Title: To Love Somebody
Rating: PG Just to be safe
Main Characters: Cherry Valance
Pairings: Cherry/Pony friendship, Mostly Cherry/Dally
Spoilers: Yeah, I guess. But if you haven't read the book or seen the movie, whats the point? lol.
Warnings: Death references, a little violence...
Short Summary: I didn't want to fall in love. Especially not with him. Dallas Winston. He was one of those guys, you know? Ten feet tall and bulletproof. At least, that's what he thought.
To Love Somebody
I didn't want to fall in love. Especially not with him. Dallas Winston. He was one of those guys, you know? Ten feet tall and bulletproof. At least, that's what he thought. I kinda thought so too. I wish I had been right. He was alot like Bob. Greasers and Socs aren't so different you know. He was frightening... and thrilling. He scared me, but somehow that only seemed to make it harder not to love him. He was everything I'm not. Cold... hard... even mean. He was violent, and cruel, and... absolutely beautiful. I don't even know if he was capable of loving me. But as hard as I tried to fight it, I loved him for all I was worth. And I don't even know why.
Ponyboy told me that greasers feel too much. That they're all emotions, and reactions to getting their buttons pushed. Soc's are cold and hard. But I don't know. Maybe not all greasers feel like Pony said. I never saw any sign of feeling coming from Dallas. He reminded me of Socs like Bob. So unfeeling that they almost scare me.
But he did feel. Obviously. He had to feel something. I talked to Pony, and he told me. Dallas did love one person. He loved Johnny Cade like family. Like the brother he never had. Dallas never loved any of the other greasers. They were just "his buddies," and he felt some kind of loyalty to them. But not love. I think he never loved anybody else but Johnny. He would have died for Johnny. And I guess, in the end, if you get right down to it... he did.
Pony told me that Dallas died because he loved Johnny. When Johnny died, the only part of Dallas that felt anything died, too. And I guess he figured there was no point in even trying anymore. So he pulled that gun on the cops. It wasn't loaded. He never loaded that thing, Pony told me. But nobody told the cops. So then... Then he went down. I was there. That's what noone knows. I was in my car on the other side of the road. I saw the cops shoot him... again and again. They didn't have to shoot him so many times. What kinda cop couldn't just aim for his arm so he'd drop the gun or something? Or maybe sneak up on him and take it? Why'd they shoot him so many times?
In my heart, I wanted to run to him... to hold him so that maybe he'd feel something before he died. But I didn't. Because my head wouldn't let me. "Stay out of it, Cherry," I said to myself as tears streamed down my face. "Just let it go. It's just a greaser. He helped the boy who killed Bob..."
And then I felt really bad, because I knew Johnny Cade.
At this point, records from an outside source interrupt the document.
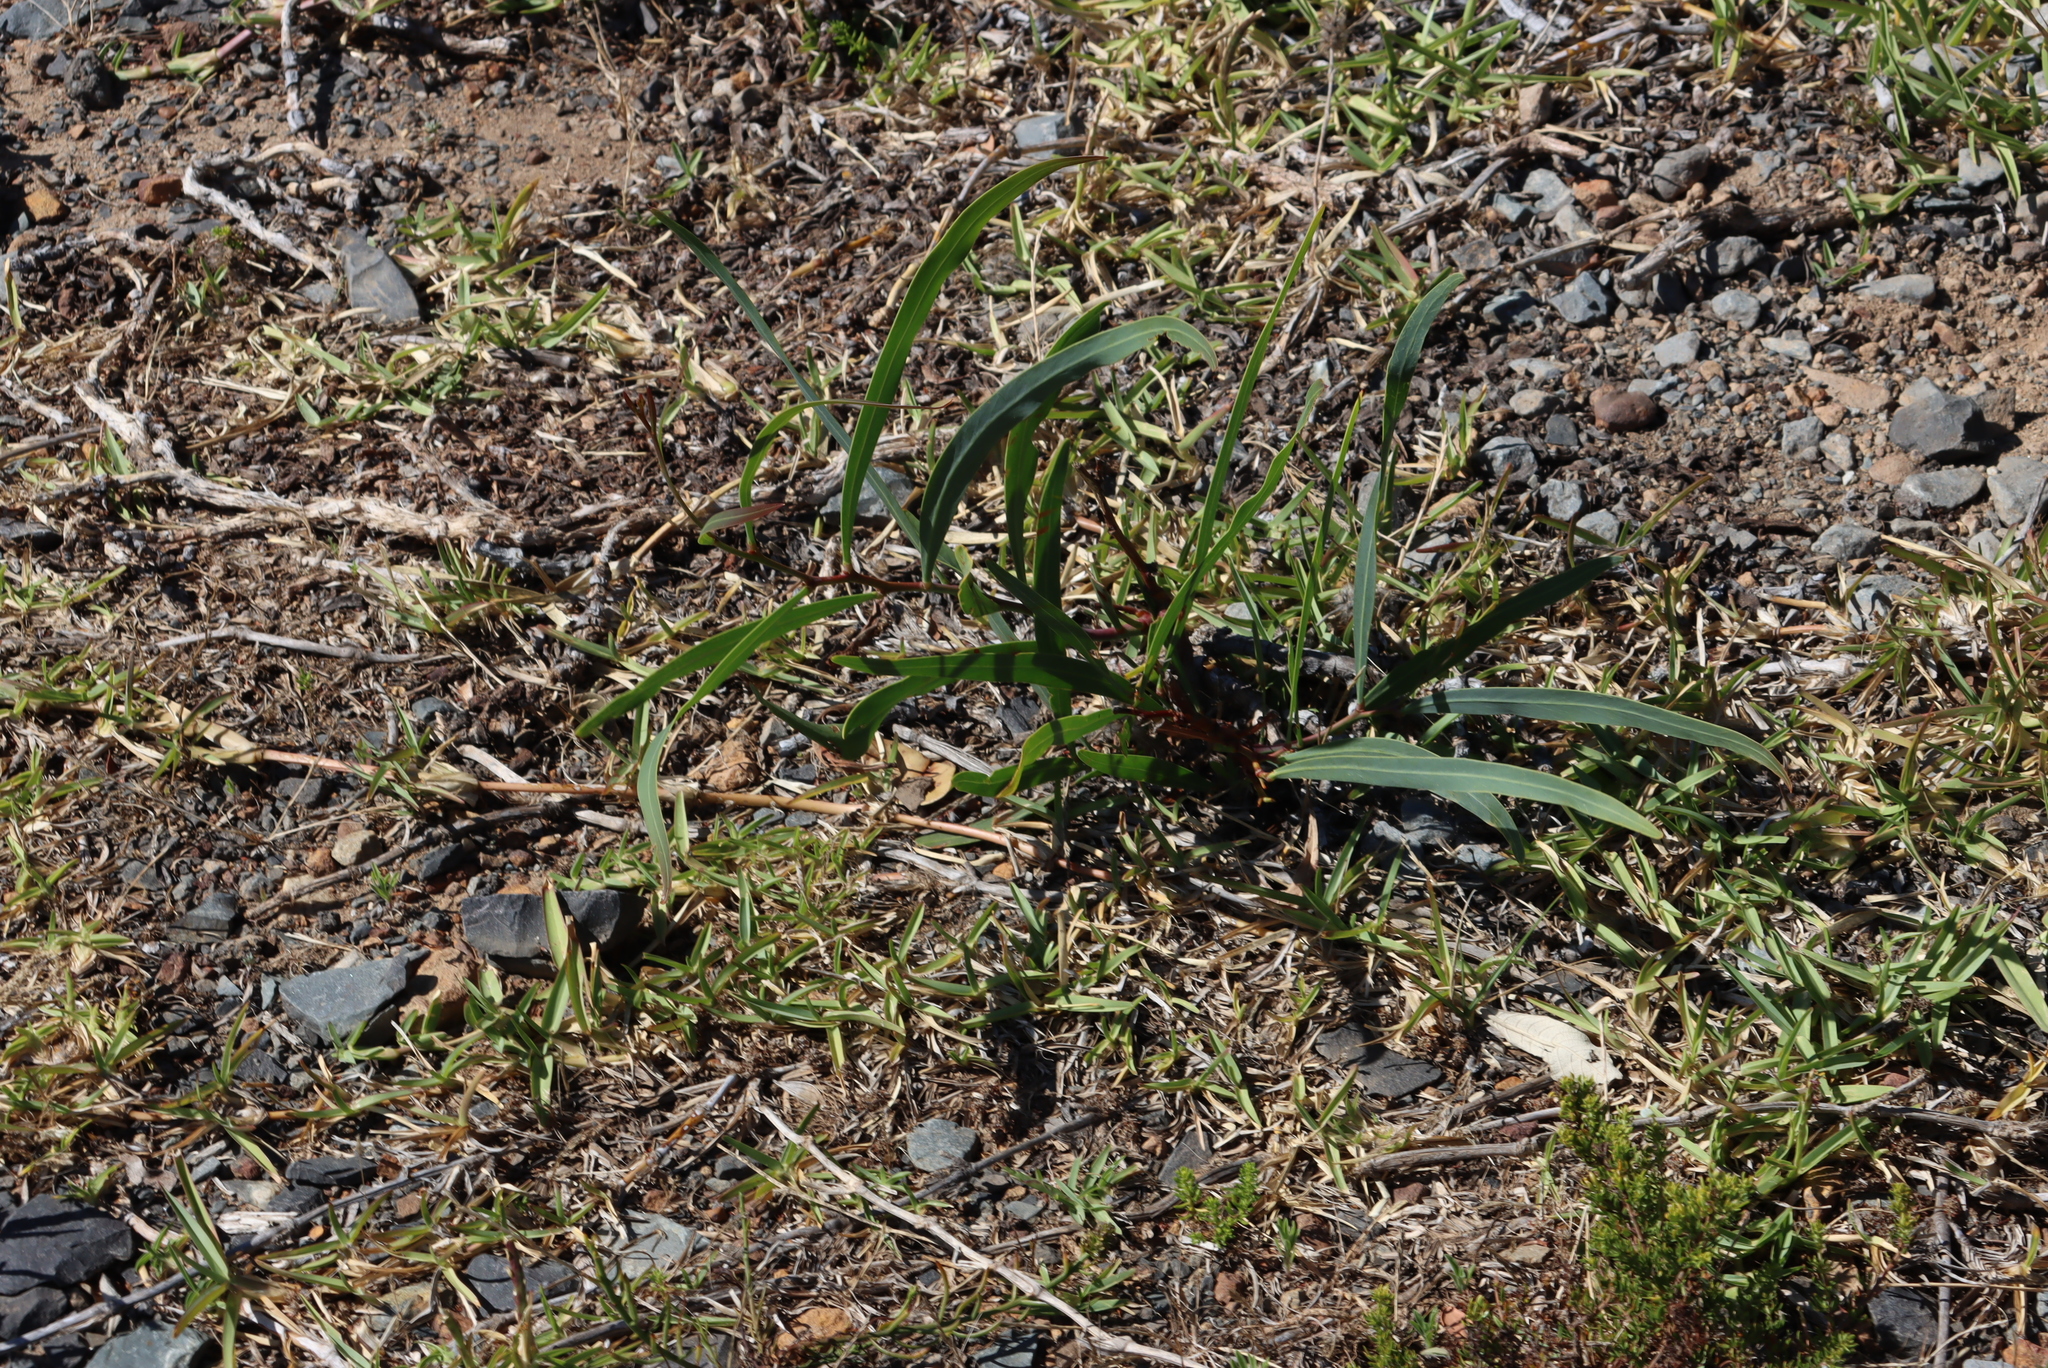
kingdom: Plantae
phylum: Tracheophyta
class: Magnoliopsida
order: Fabales
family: Fabaceae
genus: Acacia
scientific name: Acacia saligna
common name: Orange wattle
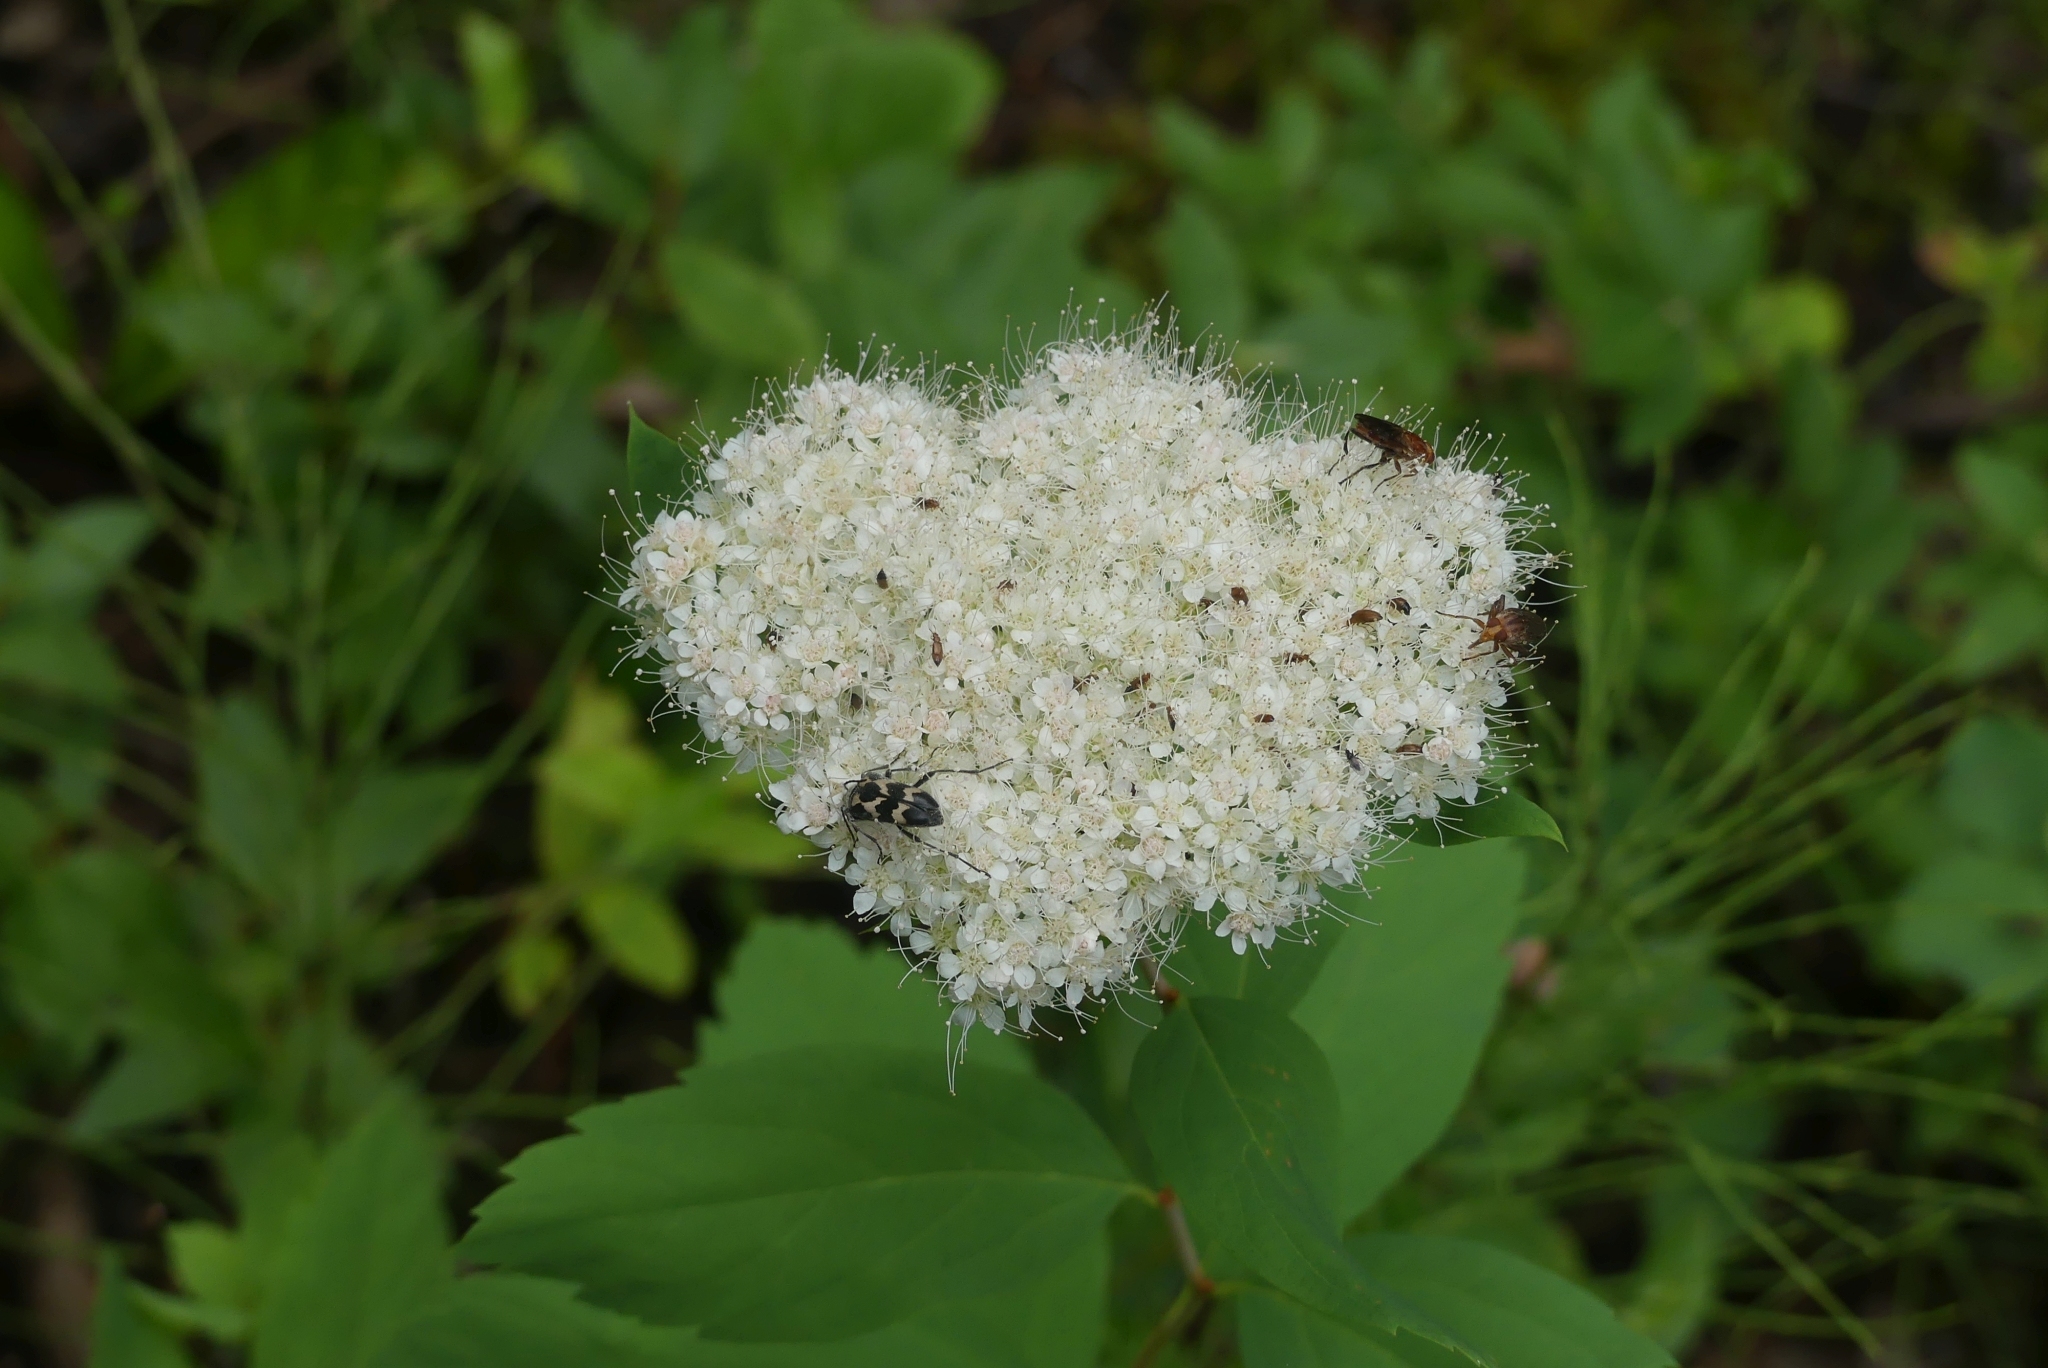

And of all the people who Bob's death hurt, I'd say Johnny took it the worst. That kid was all heart... He reminded me of a little kid who's lost his way, and doesn't know which way to go, and all the time, people just laugh in his face instead of trying to help. That was Johnny. I guess I'd only met him once, but... he was like an open book. You didn't have to know him long to know that he'd been hurt. And that he worshiped Dallas. If Dallas had said, "Hey, Johnny, I want you to jump off the Grand Canyon, and I'll be at the bottom to catch you," I think Johnny would have done it.
I guess he wasn't the only one.
I wanted to help Dallas... But I didn't. Because I didn't want to feel anymore. I didn't want to hurt like I knew I was going to. I didn't want to let myself give my heart away again, only to have it handed back in a million pieces. I talked to Ponyboy yesterday at Dallas's grave. The two of us just showed up at the same time. And he told me how Dallas told him that going to jail had made him hard and unfeeling, and he liked it that way. That feeling too much would get you killed, like Johnny. You'd stick your own neck out too far trying to help somebody else. Pretty ironic, huh? He died because Johnny died, and he just didn't care anymore.
The day I met Dallas, I told him I couldn't stand him. I wouldn't even drink the Coke he bought me. I told him that I wouldn't take anything from him. But I never said I'd never do anything for him. I bought him a Coke to put on his grave. Only, I poured the Coke out and put flowers in the bottle. And as I put on his grave, I said, "There, Dallas. I guess that's all I'll ever give ya, so hope you like it."
Ponyboy gave me a hug as I began to cry. I guess he knew how it was, acting tough so you wouldn't have to feel the pain. Acting like you don't care so that you can hide how much you really do... how much it hurts you. He's alot like me. Always trying to be tough... and tuff.
That never really meant that much to me before. But I guess it does now. Because Dallas was right... if you get hardened to things... If you just flat don't care... Then you won't get hurt.
I don't ever want to get hurt again.